13 Replies to "West Seattle history: Walking tour recalls Frances Farmer"

  • Andrew August 18, 2011 (7:36 am)

    So sorry I missed this! I’ve been a fan and a collector of her memorabilia for years. Sure wish her old home could be restored and opened as a museum of some sort.

  • RJB August 18, 2011 (8:05 am)

    I am sorry I missed this also! She was a very interesting woman I had had no idea she was raised in West Seattle, this tour would of been very cool.

  • GoGo August 18, 2011 (9:14 am)

    I too am sorry I missed this. Is there any way to get a heads up on stuff like this?

    • WSB August 18, 2011 (9:24 am)

      GoGo – I just killed a comment along those lines that I was going to post, for fear it sounded too reproachful, but, since you ask: This was in the events calendar for the past few weeks, and I also mentioned it in the morning preview yesterday. Every day by 10 at the latest (usually lots earlier but today for example I’m running late) we publish “West Seattle Monday (Tuesday, whatever day)” with the day’s highlights, and this was featured in the one for yesterday. I don’t know where or how else it was publicized, but it was sent to us and we put it in the calendar shortly thereafter. I also often highlight events on the WSB Facebook page, http://facebook.com/westseattleblog outside of plugs here, though not in any organized fashion. – TR

  • BJ August 18, 2011 (9:15 am)

    And Peder Nelson, people, what a guy to do it too! We all grew up in that neighborhood! It’s great to see him out there, so involved in the local commmunity and it’s inhabitants! This guy gets much props! Rock on Peder!

  • mookie August 18, 2011 (10:10 am)

    One of the many fans of Frances Farmer – film critic and author Kim Morgan – wrote a thoughtful and poignant piece about Farmer that I read just the other day. Check it out: “Come Back As Fire To Burn All The Liars”.

  • GoGo August 18, 2011 (10:24 am)

    Well crap, I guess I don’t look hard enough!
    I will from now on, thanks!

  • Dave August 18, 2011 (10:35 am)

    My neighbor, Elmer, remembered Frances growing up next door to him. He said, “she is such a sweet girl. She’d come visit me when she was home from Hollywood.” Good memories of Frances and of Elmer.
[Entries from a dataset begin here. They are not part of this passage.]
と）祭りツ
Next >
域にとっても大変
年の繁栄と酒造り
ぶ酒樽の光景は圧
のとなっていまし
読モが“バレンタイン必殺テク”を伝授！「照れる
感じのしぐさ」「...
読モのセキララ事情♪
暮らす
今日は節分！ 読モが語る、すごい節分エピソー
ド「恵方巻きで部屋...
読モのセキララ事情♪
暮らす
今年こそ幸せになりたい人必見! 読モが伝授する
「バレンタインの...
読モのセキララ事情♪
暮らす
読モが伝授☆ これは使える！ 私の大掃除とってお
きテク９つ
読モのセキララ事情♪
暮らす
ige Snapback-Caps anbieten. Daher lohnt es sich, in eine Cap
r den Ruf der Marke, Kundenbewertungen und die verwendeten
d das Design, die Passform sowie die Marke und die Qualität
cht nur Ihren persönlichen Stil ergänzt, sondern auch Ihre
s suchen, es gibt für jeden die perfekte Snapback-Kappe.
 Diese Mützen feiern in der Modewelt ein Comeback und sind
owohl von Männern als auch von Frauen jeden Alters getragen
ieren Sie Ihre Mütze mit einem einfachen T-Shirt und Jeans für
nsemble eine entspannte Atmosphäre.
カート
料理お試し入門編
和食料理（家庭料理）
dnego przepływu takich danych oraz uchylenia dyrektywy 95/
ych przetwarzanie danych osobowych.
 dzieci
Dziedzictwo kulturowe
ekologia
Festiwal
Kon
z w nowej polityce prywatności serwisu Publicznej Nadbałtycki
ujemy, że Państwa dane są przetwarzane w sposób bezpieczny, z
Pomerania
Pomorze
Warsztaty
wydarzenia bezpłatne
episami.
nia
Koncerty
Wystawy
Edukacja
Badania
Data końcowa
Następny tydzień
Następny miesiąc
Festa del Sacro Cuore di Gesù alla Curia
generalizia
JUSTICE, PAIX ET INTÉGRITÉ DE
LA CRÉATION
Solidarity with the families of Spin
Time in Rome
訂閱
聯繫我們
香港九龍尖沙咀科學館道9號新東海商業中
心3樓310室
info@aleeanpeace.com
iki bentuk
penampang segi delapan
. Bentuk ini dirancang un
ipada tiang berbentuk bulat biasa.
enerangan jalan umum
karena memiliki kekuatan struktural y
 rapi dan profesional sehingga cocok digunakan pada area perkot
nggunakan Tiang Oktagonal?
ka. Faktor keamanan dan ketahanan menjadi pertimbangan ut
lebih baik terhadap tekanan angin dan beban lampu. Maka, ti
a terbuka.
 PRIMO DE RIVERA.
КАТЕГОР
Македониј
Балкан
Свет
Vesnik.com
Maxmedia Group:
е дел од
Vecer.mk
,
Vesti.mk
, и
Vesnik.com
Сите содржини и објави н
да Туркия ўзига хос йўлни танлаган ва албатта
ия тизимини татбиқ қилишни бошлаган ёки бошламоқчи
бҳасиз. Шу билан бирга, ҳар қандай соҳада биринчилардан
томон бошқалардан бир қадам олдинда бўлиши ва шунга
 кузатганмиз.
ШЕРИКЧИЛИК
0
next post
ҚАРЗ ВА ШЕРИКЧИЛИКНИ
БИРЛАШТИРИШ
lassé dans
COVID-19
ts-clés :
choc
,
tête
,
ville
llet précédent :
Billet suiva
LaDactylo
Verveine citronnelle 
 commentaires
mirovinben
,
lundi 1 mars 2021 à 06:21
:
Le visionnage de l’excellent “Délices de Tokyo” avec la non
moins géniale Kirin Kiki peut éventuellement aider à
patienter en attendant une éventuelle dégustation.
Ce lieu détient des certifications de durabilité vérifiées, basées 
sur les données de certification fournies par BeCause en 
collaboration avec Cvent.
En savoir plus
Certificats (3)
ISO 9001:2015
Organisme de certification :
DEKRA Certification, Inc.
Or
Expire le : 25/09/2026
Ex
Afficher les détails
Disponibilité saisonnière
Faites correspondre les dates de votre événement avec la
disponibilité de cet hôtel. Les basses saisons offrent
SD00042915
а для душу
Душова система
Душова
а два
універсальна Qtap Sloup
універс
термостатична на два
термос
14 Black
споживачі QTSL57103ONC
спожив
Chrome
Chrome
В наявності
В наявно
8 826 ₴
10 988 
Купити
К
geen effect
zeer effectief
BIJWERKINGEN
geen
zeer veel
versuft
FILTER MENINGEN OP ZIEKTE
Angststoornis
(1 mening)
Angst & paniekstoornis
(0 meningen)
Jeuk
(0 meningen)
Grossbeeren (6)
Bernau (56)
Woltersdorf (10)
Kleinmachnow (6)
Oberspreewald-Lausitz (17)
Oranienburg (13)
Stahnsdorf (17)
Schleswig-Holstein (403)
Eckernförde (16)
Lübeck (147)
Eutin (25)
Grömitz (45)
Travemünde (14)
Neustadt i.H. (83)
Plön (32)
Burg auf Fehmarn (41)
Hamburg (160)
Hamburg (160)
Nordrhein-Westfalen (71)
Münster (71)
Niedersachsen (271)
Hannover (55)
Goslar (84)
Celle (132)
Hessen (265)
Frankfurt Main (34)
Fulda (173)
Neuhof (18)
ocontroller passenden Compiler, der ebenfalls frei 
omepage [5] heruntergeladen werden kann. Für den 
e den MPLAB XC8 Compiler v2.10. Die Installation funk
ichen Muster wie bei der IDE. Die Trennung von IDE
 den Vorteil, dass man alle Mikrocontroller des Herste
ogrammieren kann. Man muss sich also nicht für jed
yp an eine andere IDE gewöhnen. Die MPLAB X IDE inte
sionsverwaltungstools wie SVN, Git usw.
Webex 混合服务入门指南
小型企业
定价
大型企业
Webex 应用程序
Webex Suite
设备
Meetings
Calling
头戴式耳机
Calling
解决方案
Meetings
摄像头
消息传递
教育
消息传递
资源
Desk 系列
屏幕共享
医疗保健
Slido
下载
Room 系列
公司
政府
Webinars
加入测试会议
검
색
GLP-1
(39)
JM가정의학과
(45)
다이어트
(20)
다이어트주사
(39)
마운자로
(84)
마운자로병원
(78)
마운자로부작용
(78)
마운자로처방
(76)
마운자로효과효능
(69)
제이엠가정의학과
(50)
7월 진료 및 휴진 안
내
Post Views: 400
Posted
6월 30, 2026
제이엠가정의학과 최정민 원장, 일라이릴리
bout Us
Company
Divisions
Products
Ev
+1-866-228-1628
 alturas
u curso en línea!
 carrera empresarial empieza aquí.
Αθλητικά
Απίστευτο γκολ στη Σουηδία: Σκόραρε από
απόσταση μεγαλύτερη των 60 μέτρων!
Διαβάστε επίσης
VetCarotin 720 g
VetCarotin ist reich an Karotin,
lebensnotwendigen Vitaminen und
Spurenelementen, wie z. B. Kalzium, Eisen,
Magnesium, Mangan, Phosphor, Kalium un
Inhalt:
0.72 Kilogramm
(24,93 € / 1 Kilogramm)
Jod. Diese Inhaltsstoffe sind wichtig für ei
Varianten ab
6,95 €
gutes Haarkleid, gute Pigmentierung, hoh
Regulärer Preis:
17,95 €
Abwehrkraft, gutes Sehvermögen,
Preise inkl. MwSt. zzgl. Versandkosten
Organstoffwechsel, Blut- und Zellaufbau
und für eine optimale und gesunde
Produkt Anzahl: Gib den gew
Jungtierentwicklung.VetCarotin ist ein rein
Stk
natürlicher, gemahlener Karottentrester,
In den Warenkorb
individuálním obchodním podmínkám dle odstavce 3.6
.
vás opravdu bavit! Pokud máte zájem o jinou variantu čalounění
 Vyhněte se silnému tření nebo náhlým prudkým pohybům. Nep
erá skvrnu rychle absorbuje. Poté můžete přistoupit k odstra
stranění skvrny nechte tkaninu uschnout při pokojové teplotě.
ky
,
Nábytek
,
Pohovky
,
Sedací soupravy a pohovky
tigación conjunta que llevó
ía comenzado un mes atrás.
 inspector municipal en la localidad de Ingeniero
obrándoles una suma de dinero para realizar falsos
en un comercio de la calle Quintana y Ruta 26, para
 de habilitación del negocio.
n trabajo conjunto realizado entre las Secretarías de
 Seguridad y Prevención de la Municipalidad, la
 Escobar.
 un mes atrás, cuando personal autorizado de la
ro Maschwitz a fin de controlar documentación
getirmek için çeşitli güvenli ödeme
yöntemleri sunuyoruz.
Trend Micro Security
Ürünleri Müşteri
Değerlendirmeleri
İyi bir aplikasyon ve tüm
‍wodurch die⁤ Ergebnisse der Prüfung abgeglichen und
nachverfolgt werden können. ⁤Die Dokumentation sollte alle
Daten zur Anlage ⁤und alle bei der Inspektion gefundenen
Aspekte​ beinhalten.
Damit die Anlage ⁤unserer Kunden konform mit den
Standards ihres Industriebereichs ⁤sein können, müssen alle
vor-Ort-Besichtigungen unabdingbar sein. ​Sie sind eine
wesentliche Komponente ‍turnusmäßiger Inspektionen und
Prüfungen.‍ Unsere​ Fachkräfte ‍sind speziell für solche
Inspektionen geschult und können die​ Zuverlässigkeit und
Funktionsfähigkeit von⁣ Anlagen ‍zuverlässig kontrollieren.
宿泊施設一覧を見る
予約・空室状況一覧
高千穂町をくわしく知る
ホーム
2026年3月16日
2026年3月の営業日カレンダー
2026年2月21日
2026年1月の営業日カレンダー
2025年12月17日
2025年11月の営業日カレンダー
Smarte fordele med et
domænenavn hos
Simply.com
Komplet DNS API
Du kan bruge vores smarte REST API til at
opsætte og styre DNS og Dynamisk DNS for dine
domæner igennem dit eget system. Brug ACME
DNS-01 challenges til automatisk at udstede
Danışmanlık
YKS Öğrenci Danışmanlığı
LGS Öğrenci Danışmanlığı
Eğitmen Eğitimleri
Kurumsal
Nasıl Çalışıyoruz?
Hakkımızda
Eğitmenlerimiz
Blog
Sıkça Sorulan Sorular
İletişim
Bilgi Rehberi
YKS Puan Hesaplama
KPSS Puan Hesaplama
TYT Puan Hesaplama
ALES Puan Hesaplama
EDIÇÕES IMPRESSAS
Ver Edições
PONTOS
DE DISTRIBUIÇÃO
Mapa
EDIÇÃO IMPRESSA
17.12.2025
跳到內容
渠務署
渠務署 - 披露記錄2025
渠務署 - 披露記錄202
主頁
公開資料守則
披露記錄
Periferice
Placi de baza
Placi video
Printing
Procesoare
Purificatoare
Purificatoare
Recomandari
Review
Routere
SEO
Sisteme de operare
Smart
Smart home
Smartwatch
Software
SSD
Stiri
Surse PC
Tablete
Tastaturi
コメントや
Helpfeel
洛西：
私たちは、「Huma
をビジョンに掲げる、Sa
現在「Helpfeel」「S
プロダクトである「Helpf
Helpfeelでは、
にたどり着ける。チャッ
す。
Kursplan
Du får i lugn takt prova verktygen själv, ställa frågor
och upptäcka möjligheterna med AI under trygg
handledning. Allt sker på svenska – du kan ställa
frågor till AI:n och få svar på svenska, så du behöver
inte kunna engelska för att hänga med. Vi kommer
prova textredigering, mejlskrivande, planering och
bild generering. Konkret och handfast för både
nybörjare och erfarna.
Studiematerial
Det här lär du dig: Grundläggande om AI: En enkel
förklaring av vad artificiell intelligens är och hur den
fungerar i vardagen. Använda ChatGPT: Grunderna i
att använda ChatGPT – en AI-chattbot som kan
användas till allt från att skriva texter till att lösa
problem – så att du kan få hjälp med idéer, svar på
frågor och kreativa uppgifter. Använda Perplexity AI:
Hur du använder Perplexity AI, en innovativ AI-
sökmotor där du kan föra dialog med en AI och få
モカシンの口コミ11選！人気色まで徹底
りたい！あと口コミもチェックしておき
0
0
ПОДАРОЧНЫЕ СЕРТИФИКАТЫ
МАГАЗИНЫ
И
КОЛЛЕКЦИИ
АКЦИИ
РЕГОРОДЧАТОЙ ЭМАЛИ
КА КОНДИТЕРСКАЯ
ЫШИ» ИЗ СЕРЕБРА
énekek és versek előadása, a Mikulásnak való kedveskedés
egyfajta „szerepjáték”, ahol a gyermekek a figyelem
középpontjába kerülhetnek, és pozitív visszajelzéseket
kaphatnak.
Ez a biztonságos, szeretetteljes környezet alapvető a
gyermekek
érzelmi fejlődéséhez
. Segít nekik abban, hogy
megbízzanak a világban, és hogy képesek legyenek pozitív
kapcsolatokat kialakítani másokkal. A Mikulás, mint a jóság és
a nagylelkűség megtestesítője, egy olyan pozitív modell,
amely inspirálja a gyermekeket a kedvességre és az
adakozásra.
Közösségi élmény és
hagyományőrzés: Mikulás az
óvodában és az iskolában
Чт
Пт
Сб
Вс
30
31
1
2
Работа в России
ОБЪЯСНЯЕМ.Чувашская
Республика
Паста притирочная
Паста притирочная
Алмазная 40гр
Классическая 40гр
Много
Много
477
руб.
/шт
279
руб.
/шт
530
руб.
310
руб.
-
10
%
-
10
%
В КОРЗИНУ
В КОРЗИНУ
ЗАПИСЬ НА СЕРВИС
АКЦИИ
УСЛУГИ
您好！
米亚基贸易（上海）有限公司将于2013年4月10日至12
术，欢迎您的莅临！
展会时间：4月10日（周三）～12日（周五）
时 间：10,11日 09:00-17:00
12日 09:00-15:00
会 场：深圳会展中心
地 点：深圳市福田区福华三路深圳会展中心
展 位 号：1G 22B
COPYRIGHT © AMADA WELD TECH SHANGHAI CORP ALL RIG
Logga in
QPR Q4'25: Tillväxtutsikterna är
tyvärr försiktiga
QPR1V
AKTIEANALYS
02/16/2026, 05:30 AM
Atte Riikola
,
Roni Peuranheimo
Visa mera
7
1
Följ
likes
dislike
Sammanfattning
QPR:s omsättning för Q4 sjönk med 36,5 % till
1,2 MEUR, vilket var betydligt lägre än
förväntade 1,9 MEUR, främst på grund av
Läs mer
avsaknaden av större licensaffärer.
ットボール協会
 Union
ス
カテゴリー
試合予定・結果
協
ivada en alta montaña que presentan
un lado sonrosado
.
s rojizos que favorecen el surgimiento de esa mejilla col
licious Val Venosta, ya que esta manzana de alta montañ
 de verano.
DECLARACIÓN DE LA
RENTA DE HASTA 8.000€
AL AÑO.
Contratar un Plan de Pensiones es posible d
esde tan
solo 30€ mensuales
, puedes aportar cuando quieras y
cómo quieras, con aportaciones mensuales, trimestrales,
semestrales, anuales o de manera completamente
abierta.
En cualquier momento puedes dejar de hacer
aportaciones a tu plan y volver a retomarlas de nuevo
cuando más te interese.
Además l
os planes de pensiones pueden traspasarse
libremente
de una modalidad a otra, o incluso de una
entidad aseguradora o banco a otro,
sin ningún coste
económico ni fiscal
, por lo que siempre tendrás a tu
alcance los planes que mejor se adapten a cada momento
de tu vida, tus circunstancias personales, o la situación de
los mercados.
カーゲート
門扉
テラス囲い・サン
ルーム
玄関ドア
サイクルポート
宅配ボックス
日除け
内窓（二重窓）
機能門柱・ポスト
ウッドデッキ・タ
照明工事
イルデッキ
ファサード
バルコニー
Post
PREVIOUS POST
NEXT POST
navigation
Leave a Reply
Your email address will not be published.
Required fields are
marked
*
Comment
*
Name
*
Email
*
  • Eileen August 18, 2011 (10:55 am)

    I grew up on Othello St. My mother always said that Frances used to stay overnight with her boyfriend. Never had any evidence to confirm this, but that was what she told us. I find her life facinating.

  • Scandinavian August 18, 2011 (1:10 pm)

    Thank you, Peder. You are a credit to West Seattle.

  • WSB August 18, 2011 (3:15 pm)

    I’ve just found out that West Seattle In Motion – the campaign we’re co-sponsoring right now, promoting walking/biking/etc. – is apparently co-presenting an exclusive reprise of this tour in a couple weeks. Confirming now, and watch for a separate item here on WSB later today/tonight. But you have to sign up for In Motion! https://westseattleblog.com/west-seattle-in-motion

  • WSHS1957 August 18, 2011 (4:25 pm)

    My beloved late mother Astrid was born in a little house in WS in 1913. She was at WSHS the same time as Frances Farmer. She used to tell stories about Frances and her family. Mom liked Frances altho she said she was a little ‘odd’. According to my mom, Frances’s mother was REALLY off her rocker. I quote my mom as I never met Frances or her mother. My mom died in 2009 at nearly 97 yrs. old and loved her WS childhood.

    Fellow WSHS grad., class of ’57.

  • Dean August 18, 2011 (4:34 pm)

    My wifes aunts claim to fame is she lit Frances Farmers cigarette at the old Jigsaw Tavern across from the Admiral Theater when she was back in town while on a hiatus from Hollywood! She was a huge star then.